I don’t know what the old man said to me but it had an extraordinary effect and calmed me down. If I could recall his words, he would be saying, “And do you weep over Antony? I have to tell you: forget him. You are the most desirable woman in the kingdom. You were Caesar’s woman. You are not a Roman. Your customs are beyond their understanding. The legend of Egypt is yours. If he is not here with you, if he happens to be with another, it is because he is inferior to you. Let him go. I do not know if there is another Caesar for you, but if there is, it is not Antony. Stop worrying about being left alone. Surely some god will come down from the heavens to spend his nights with you.”

I know Philostratus did not actually say that to me, but it was what I was hoping to hear. But he did tell me what I needed to calm me down, and he took me to spend the night in the house of Olympus.
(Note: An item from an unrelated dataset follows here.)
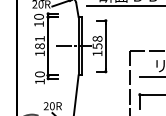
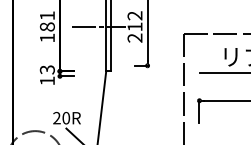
text: (97, 46) -> (134, 27), 158 -> 212
text: (39, 74) -> (46, 69), 10 -> 13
Prudent and serene, they sent a servant to station himself at the palace gate, to advise the guards of the whereabouts of Cleopatra as soon as day dawned, or before, if he heard any sign of alarm. They sat down at my side, prepared to stay awake with me if I did not fall asleep. But I stayed awake and spent the night in what proved to be a refreshing cure for me, owing to their conversation and a long skein of anecdotes.

By my side, without a pause, Olympus, Philostratus, and Crinagoras spoke on and on, tackling one subject after another, seamlessly. I imagine that over the table they had so lately left, they must have discussed other subjects, the abstruse topics over which wise men bother their heads. With me, however, they shared stories and fables, a lifetime’s collection of incidents, like three nurses intent on soothing their child to sleep with a lullaby of words.
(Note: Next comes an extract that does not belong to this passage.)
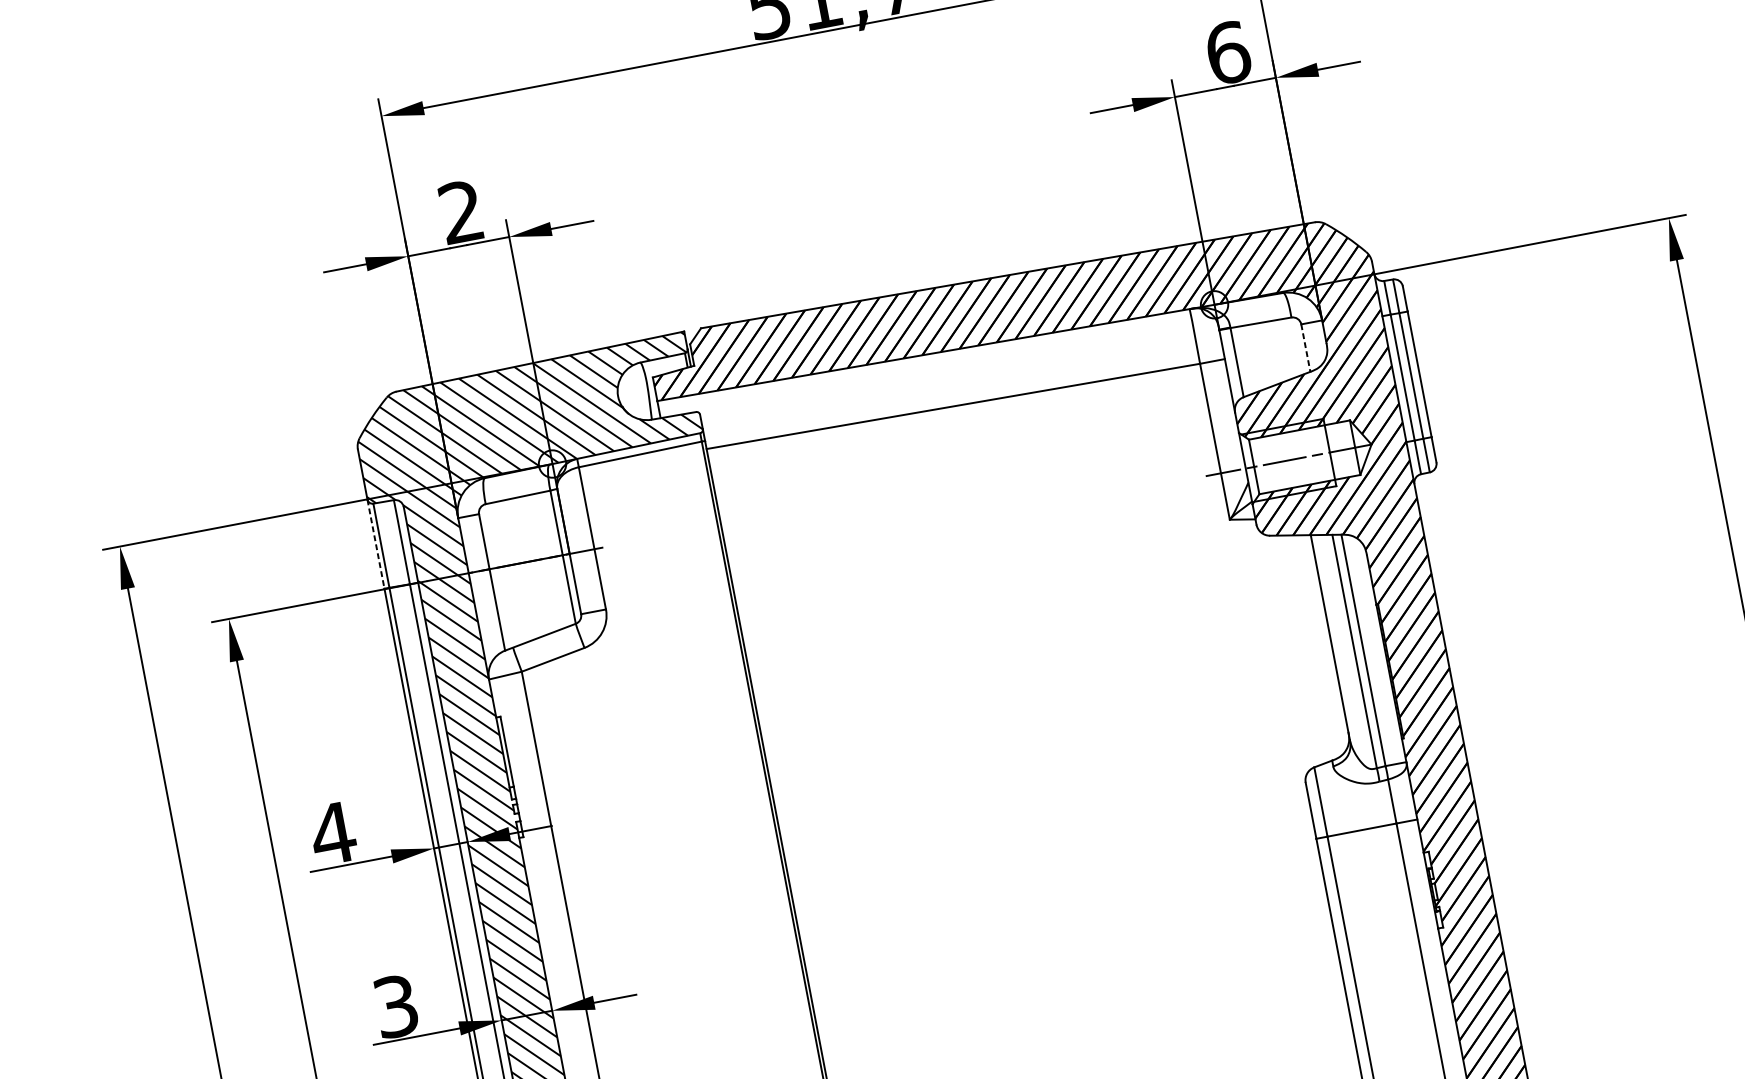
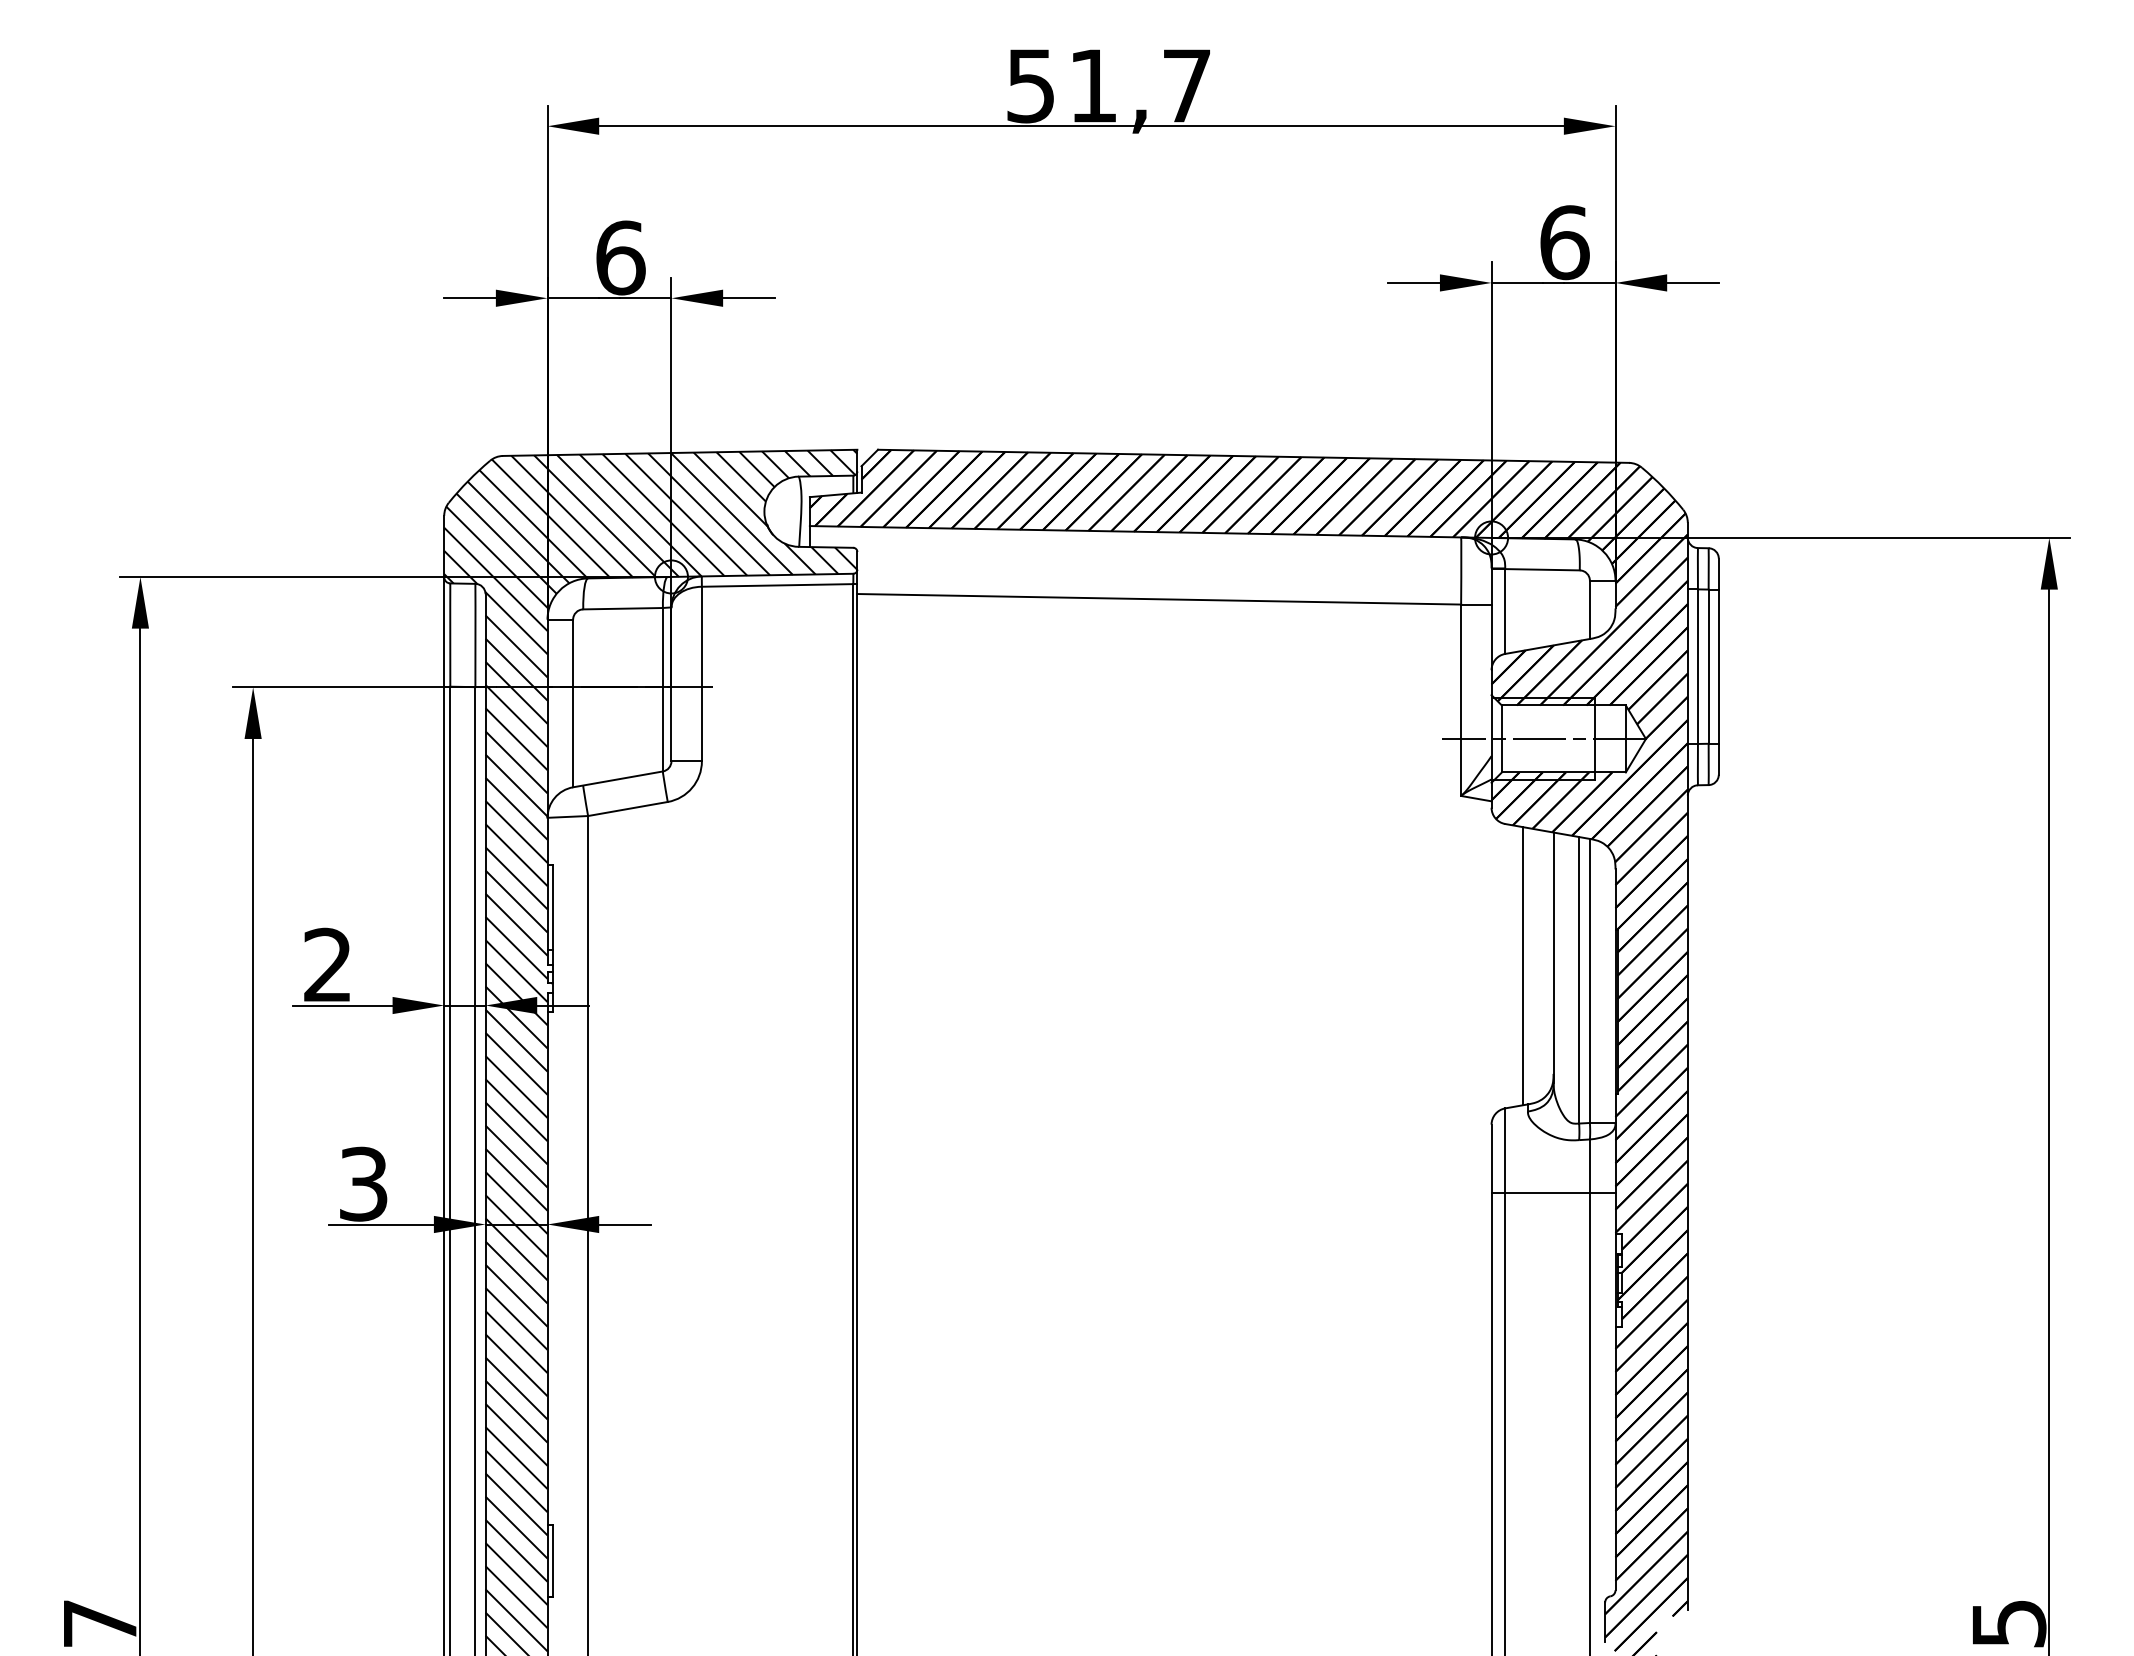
text: (461, 211) -> (620, 257), 2 -> 6
line: (1305, 348) -> (1589, 610), dashed -> solid
line: (376, 543) -> (444, 631), dashed -> solid
line: (1307, 648) -> (1523, 966), added
text: (332, 833) -> (327, 964), 4 -> 2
The nightlong talk those three sages bestowed on me finally cured me of the pain of Antony’s desertion.

As a consequence, I included them in my court. When Antony returned, they learned how to appreciate his mind and gave him their genuine loyalty. Olympus is still my doctor and is the one living soul who now visits me. Where Crinagoras of Rhodes has ended up, I don’t know. In my isolation here, shortly before the dying Antony arrived, I was told of the fate of Philostratus, my poet. The Romans cruelly humiliated him in the streets. They stripped him of his clothes and forced him to walk down the street on all fours, like a dog. They made him eat, like a dog, the manuscripts of poems dedicated to me that he kept in his house. “Gobble down your Cleopatra,” the centurions bellowed. “All she’s good for is to be food for dogs like you.” Then they made him swallow cattle dung till he could swallow no more. “Gobble down your Cleopatra, dog,” they kept chanting, chanting, chanting. “Gobble her down, gobble her down, gobble her down.”